Reputation: 189
Could someone please explain to me what is the difference between Hadoop Streaming vs Buffering?
Here is the context I have read in Hive :
In every map/reduce stage of the join, the last table in the sequence is streamed through the reducers whereas the others are buffered. Therefore, it helps to reduce the memory needed in the reducer for buffering the rows for a particular value of the join key by organizing the tables such that the largest tables appear last in the sequence. e.g. in:
SELECT a.val, b.val, c.val FROM a JOIN b ON (a.key = b.key1) JOIN c ON (c.key = b.key1)
Upvotes: 2
Views: 2197
Reputation: 321
In a reduce side join, the values from multiple tables are often tagged to identify them on reducer stage, for the table they are coming from.
Consider a case of two tables:
On reduce call, the mixed values associated with both tables are iterated.
During iteration, the value for one of the tag/table are locally stored into an arraylist. (This is buffering).

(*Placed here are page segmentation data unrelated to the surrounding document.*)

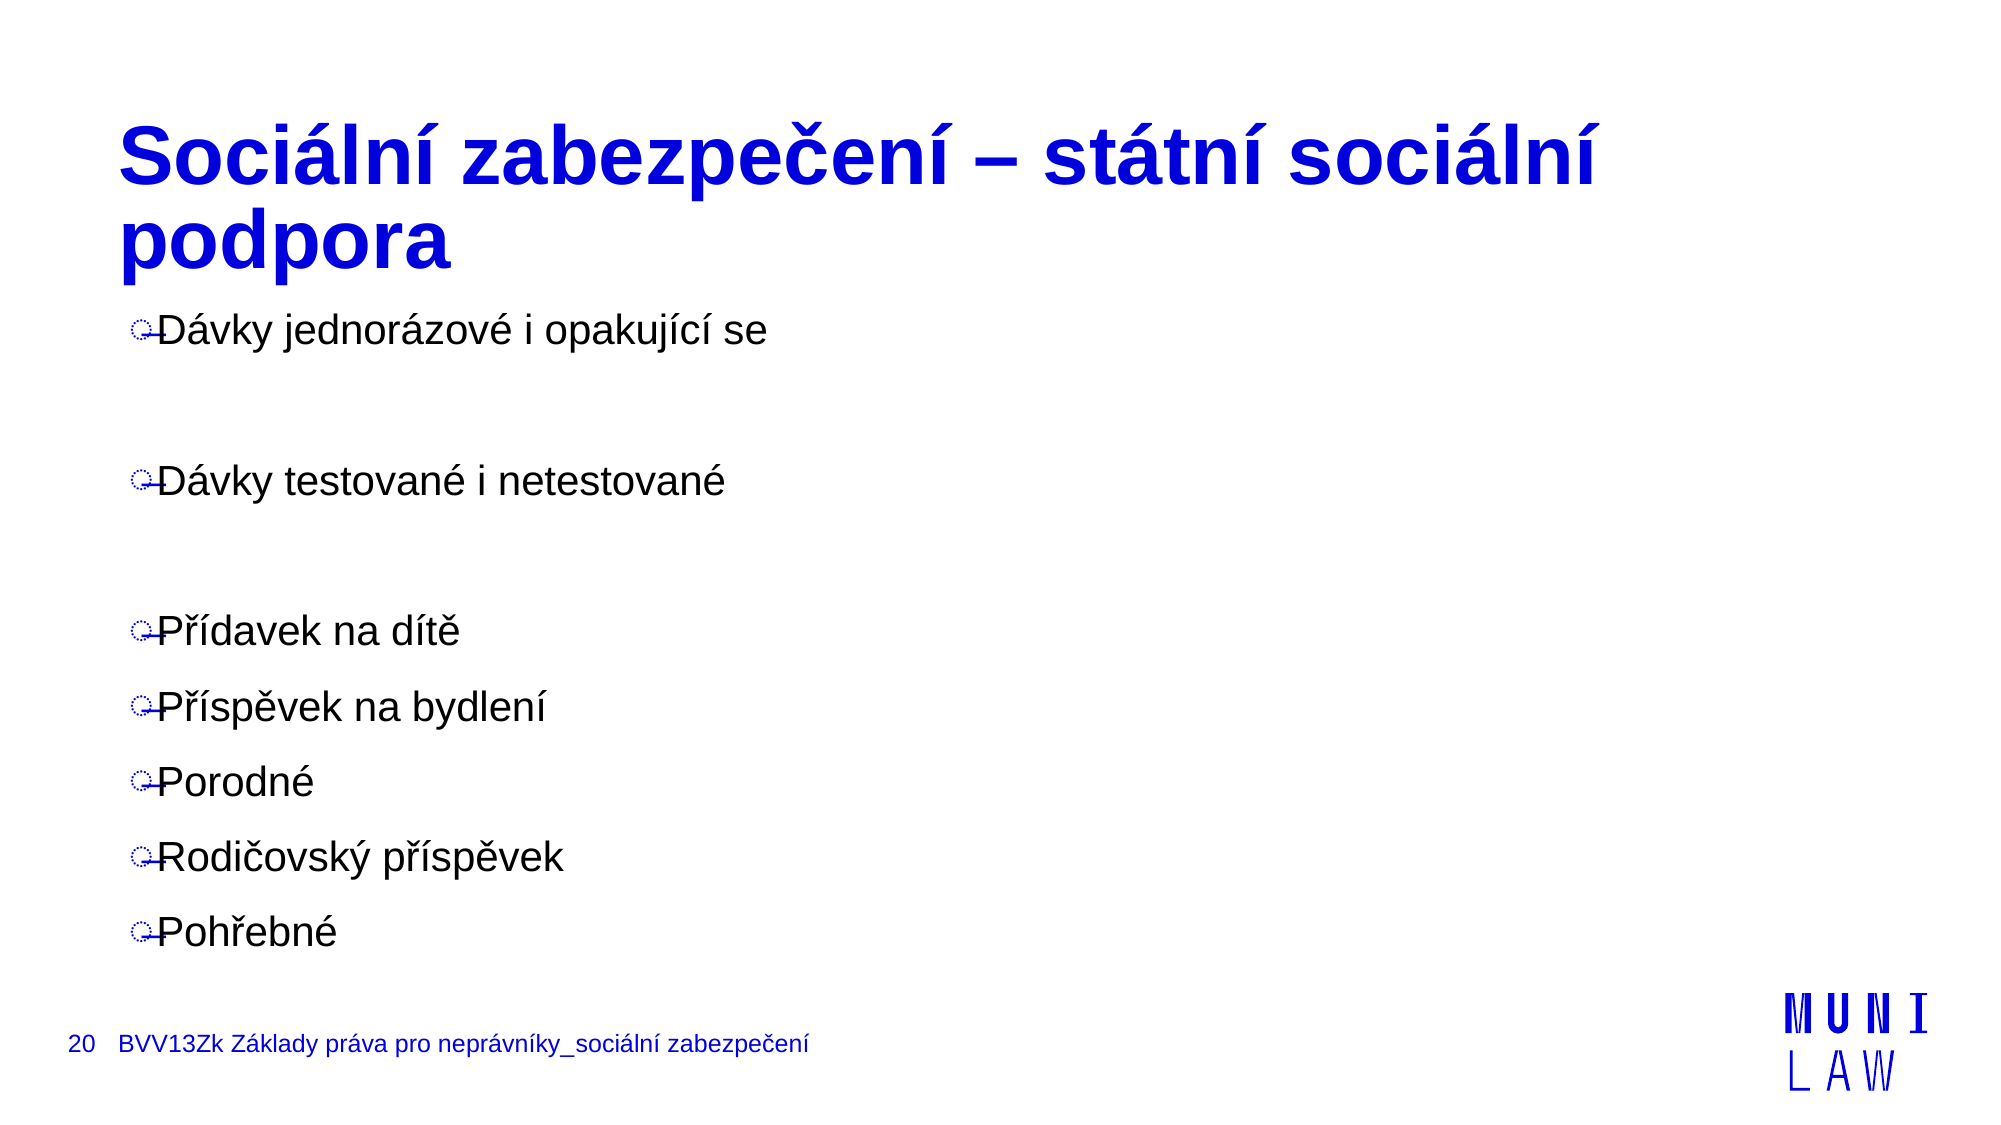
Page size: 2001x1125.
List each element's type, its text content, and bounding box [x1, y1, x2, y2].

footer BVV13Zk Základy práva pro neprávníky_sociální zabezpečení [118, 1021, 1418, 1063]
slide_number 20 [67, 1021, 110, 1063]
title Sociální zabezpečení – státní sociální podpora [118, 118, 1883, 193]
list Dávky jednorázové i opakující se Dávky testované i netestované Přídavek na dítě Příspěvek na bydlení Porodné Rodičovský příspěvek Pohřebné [118, 277, 1883, 957]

While the rest of the values are being streamed through and values for another tag/table are detected, the values of first tag are fetched from the saved arraylist. The two tag values are joined and written to output collector.
Contrast this with the case what if the larger table values are kept in arraylist then it could result into OOM if the arraylist outgrows to overwhelm the memory of the container's JVM.

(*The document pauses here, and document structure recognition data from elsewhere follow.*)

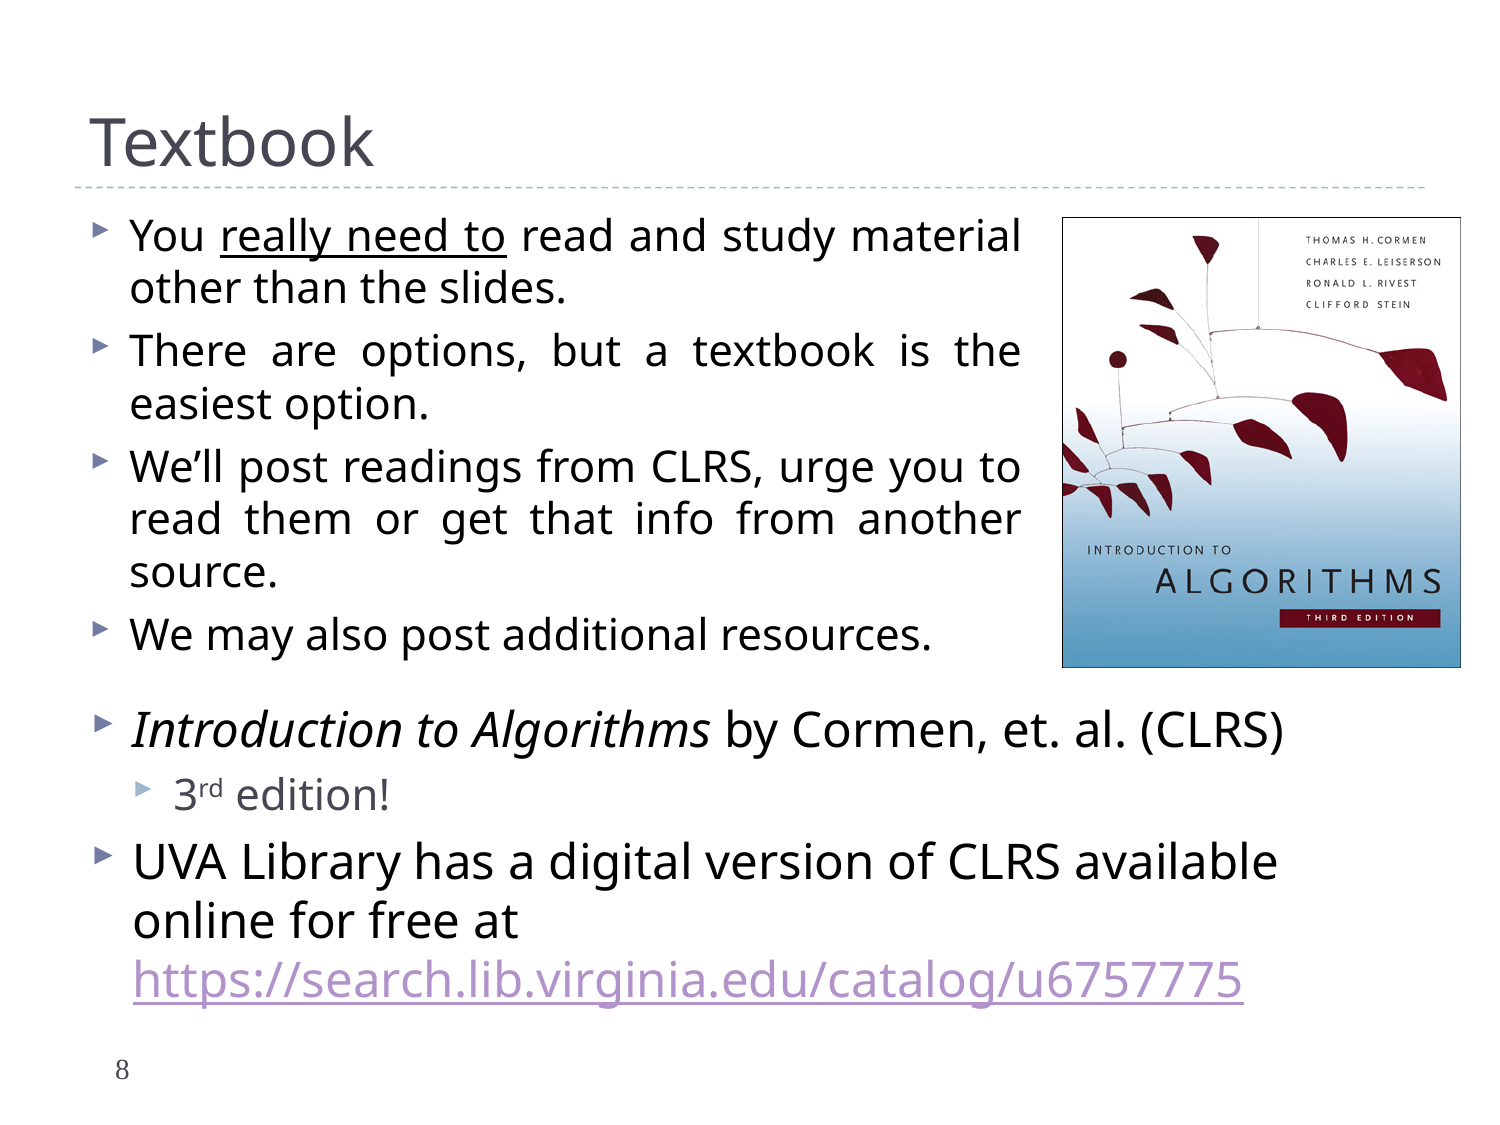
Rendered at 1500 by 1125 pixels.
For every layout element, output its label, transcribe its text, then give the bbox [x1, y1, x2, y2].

text_box Introduction to Algorithms by Cormen, et. al. (CLRS) 3rd edition! UVA Library has a digital version of CLRS available online for free at https://search.lib.virginia.edu/catalog/u6757775 [76, 690, 1340, 1103]
title Textbook [75, 37, 1425, 188]
list You really need to read and study material other than the slides. There are options, but a textbook is the easiest option. We’ll post readings from CLRS, urge you to read them or get that info from another source. We may also post additional resources. [75, 200, 1038, 668]
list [1062, 216, 1461, 668]
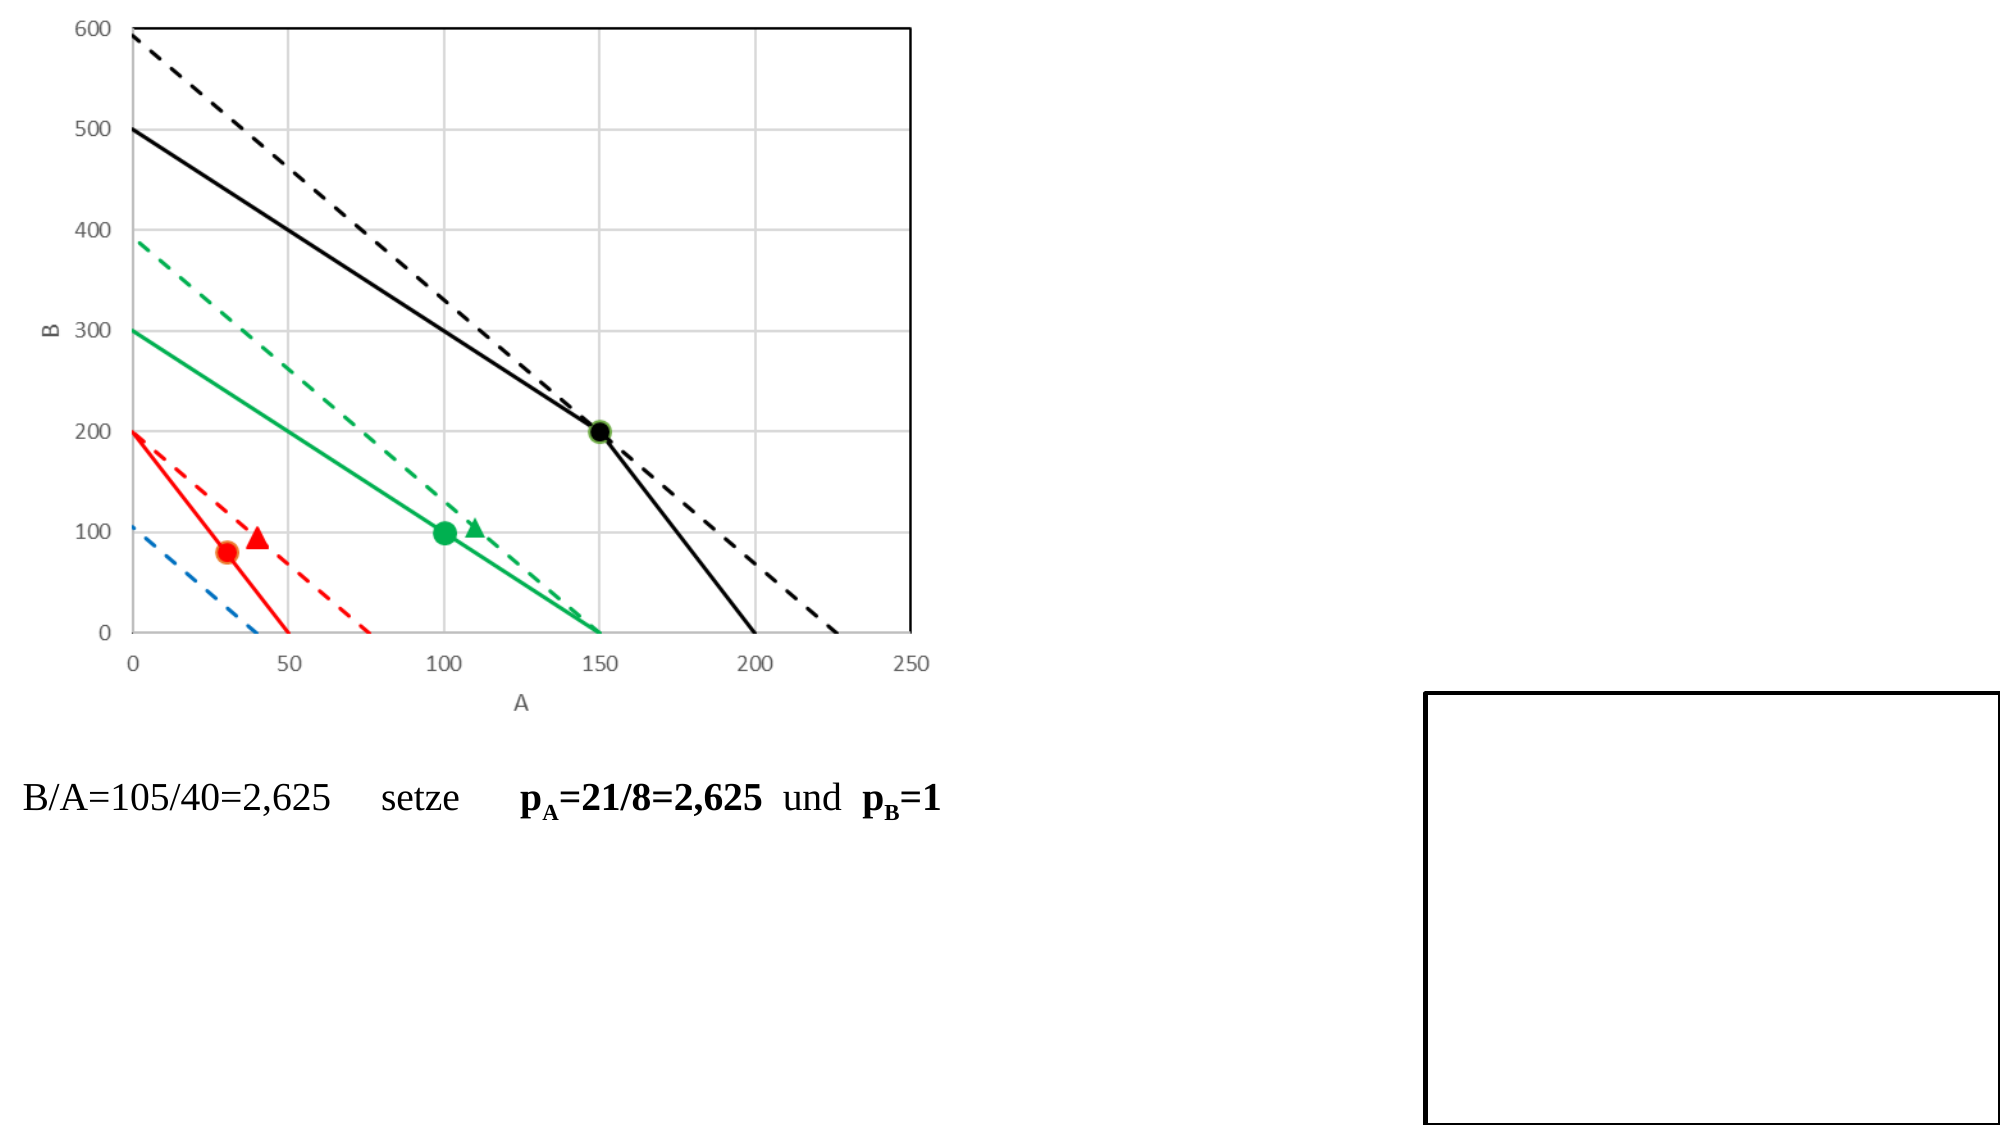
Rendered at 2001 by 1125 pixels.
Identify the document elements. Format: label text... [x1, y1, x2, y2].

text_box B/A=105/40=2,625 setze pA=21/8=2,625 und pB=1 [7, 763, 979, 846]
text_box [1423, 691, 2000, 1125]
picture [0, 0, 958, 752]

void reduce(TextPair key , Iterator <TextPair> values ,OutputCollector <Text,Text> output ,Reporter reporter ) throws IOException {
//buffer for table1
ArrayList <Text> table1Values = new ArrayList <Text>() ;
//table1 tag
Text table1Tag = key . getSecond();
TextPair value = null;
while( values . hasNext() ){
value = values . next() ;
if(value.getSecond().equals(table1Tag)){
table1Values.add (value.getFirst() );
}
else{
for( Text val : table1Values ){
output.collect ( key.getFirst() ,new Text(val.toString() + "\t"+ value.getFirst().toString () ));
}
}
}
}
You can use the below hint to specify which of the joined tables would be streamed on reduce side:
SELECT /*+ STREAMTABLE(a) */ a.val, b.val, c.val FROM a JOIN b ON (a.key = b.key1) JOIN c ON (c.key = b.key1)
Upvotes: 3
Reputation: 1630
Hadoop Streaming in general refers to using custom made python or shell scripts to perform your map-reduce logic. ( For example, using the Hive TRANSFORM keyword.)
Hadoop buffering, in this context, refers to the phase in a map-reduce job of a Hive query with a join, when records are read into the reducers, after having been sorted and grouped coming out of the mappers. The author is explaining why you should order the join clauses i n a Hive query, so that the largest tables are last; because it helps optimize the implementation of joins in Hive.

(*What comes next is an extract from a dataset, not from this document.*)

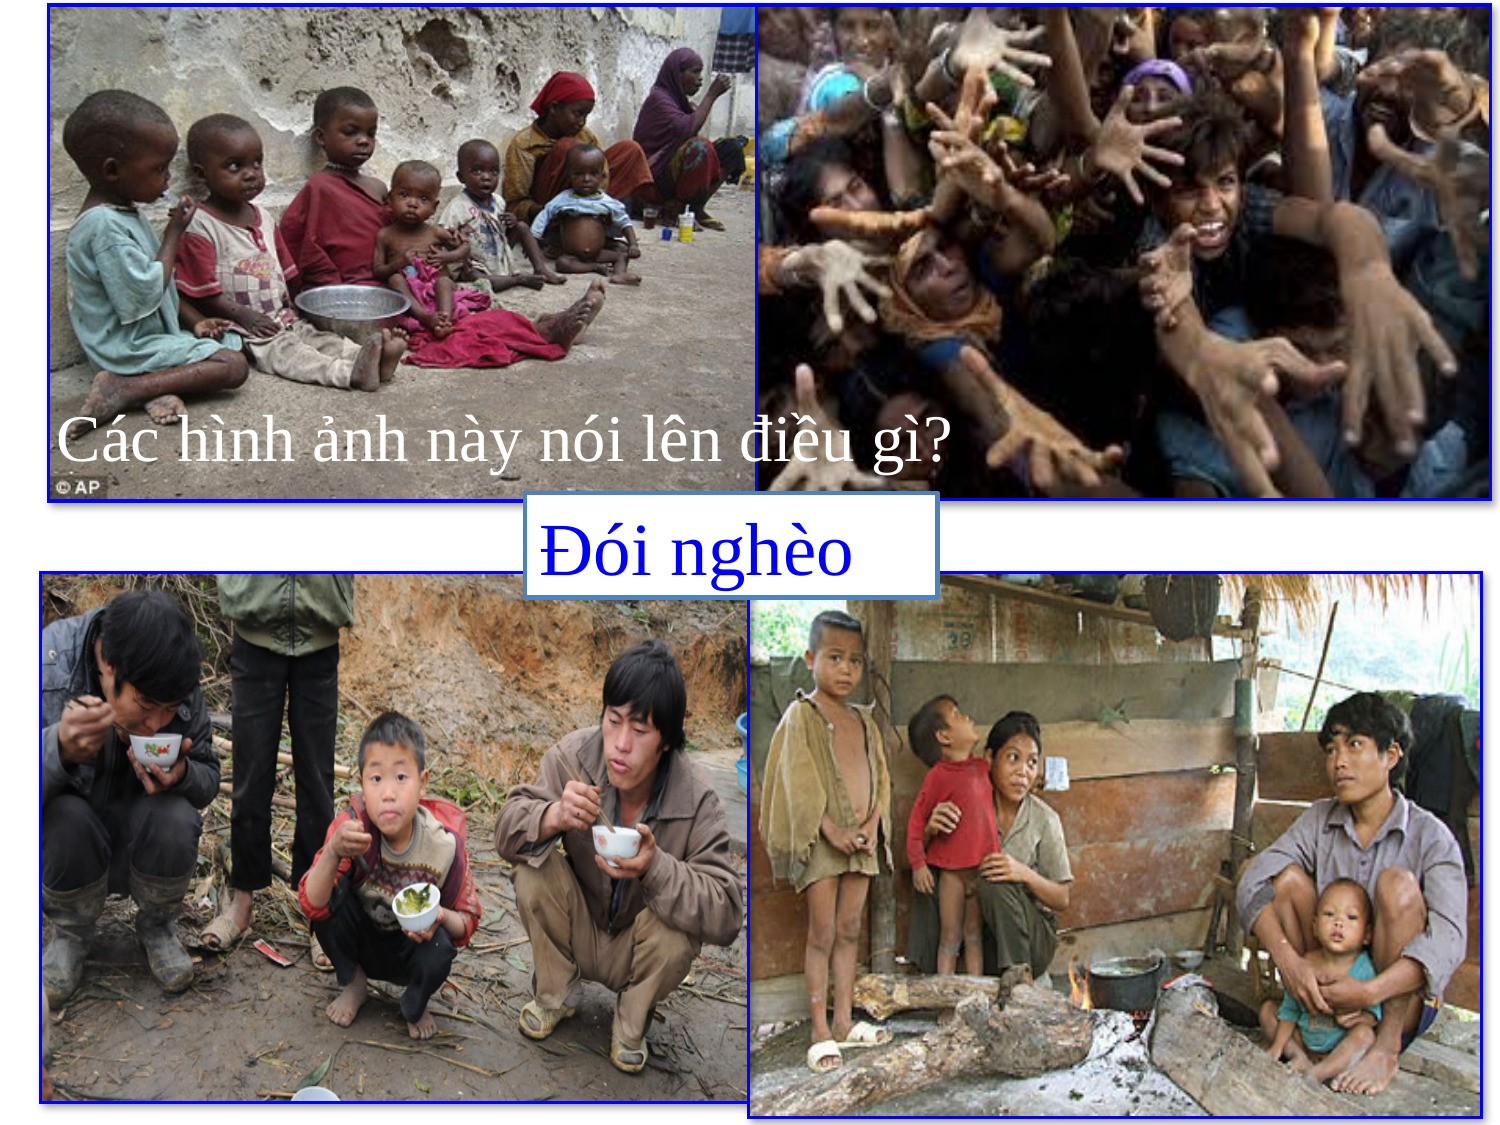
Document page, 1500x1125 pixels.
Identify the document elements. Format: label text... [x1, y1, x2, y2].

They are completely different concepts.
In response to your comments:
In Hive's join implementation, it must take records from multiple tables, sort them by the join key, and then collate them together in the proper order. It has to read them grouped by the different tables, so they have to see groups from different tables, and once all tables have been seen, start processing them. The first groups from the first tables need to be buffered (kept in memory) because they can not be processed until the last table is seen. The last table can be streamed, (each row processed as they are read) since the other tables group are in memory, and the join can start.
Upvotes: 2